Aerial warfare

Aerial warfare is the battlespace use of military aircraft and other flying machines in warfare. Aerial warfare includes bombers attacking enemy installations or a concentration of enemy troops or strategic targets; fighter aircraft battling for control of airspace; attack aircraft engaging in close air support against ground targets; naval aviation flying against sea and nearby land targets; gliders, helicopters and other aircraft to carry airborne forces such as paratroopers; aerial refueling tankers to extend operation time or range; and military transport aircraft to move cargo and personnel.[1] Historically, military aircraft have included lighter-than-air balloons carrying artillery observers; lighter-than-air airships for bombing cities; various sorts of reconnaissance, surveillance and early warning aircraft carrying observers, cameras and radar equipment; torpedo bombers to attack enemy shipping; and military air-sea rescue aircraft for saving downed airmen. Modern aerial warfare includes missiles and unmanned aerial vehicles. Surface forces are likely to respond to enemy air activity with anti-aircraft warfare.

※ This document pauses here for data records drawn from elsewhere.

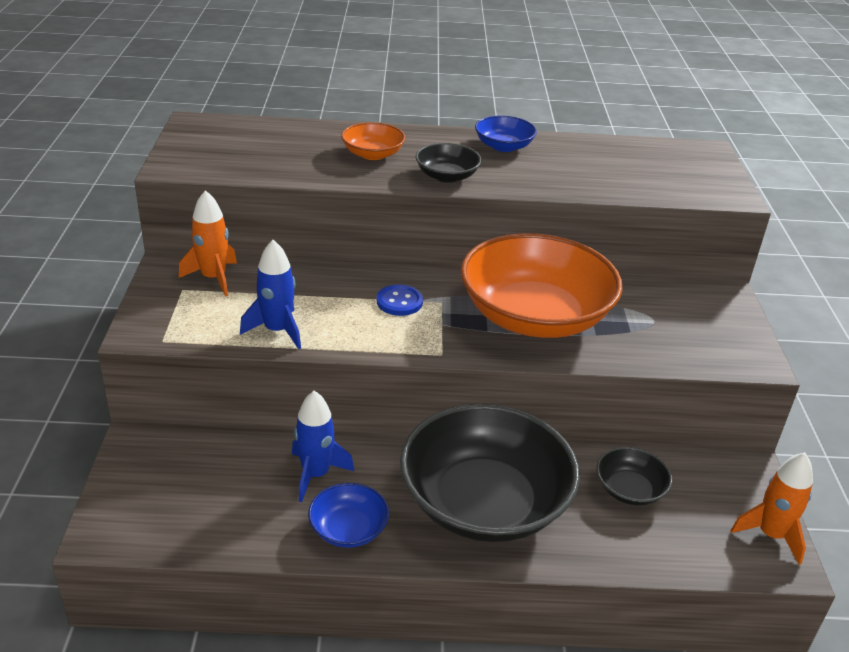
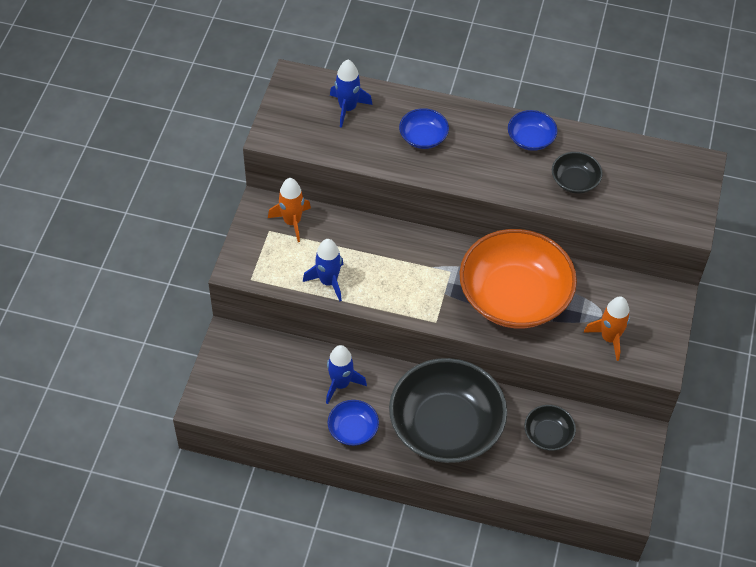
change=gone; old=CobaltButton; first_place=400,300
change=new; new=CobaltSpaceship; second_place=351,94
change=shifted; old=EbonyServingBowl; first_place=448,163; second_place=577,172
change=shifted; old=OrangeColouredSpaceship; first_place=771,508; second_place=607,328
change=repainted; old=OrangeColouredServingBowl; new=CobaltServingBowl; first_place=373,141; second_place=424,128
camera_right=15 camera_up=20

The history of aerial warfare began in ancient times, with the use of man-carrying kites in China. In the third century it progressed to balloon warfare.

Airplanes were put to use for war starting in 1911, initially for aerial reconnaissance, and then for aerial combat to shoot down the recon planes. Aircraft continued to carry out these roles during World War I, but the use of planes and zeppelins for strategic bombing emerged in World War I.

During World War II, the use of strategic bombing increased. Also during World War II, Nazi Germany developed many missile and precision-guided munition systems, including the first cruise missile, the first short-range ballistic missile, the first guided surface-to-air missiles, and the first anti-ship missiles.

Ballistic missiles became of key importance during the Cold War, were armed with nuclear warheads, and were stockpiled by the superpowers—the United States and the Soviet Union—to deter each other from using them. The first military satellites were used for reconnaissance in the 1950s, and their use has progressed to worldwide communication and information systems that support globally distributed military users with intelligence from orbit.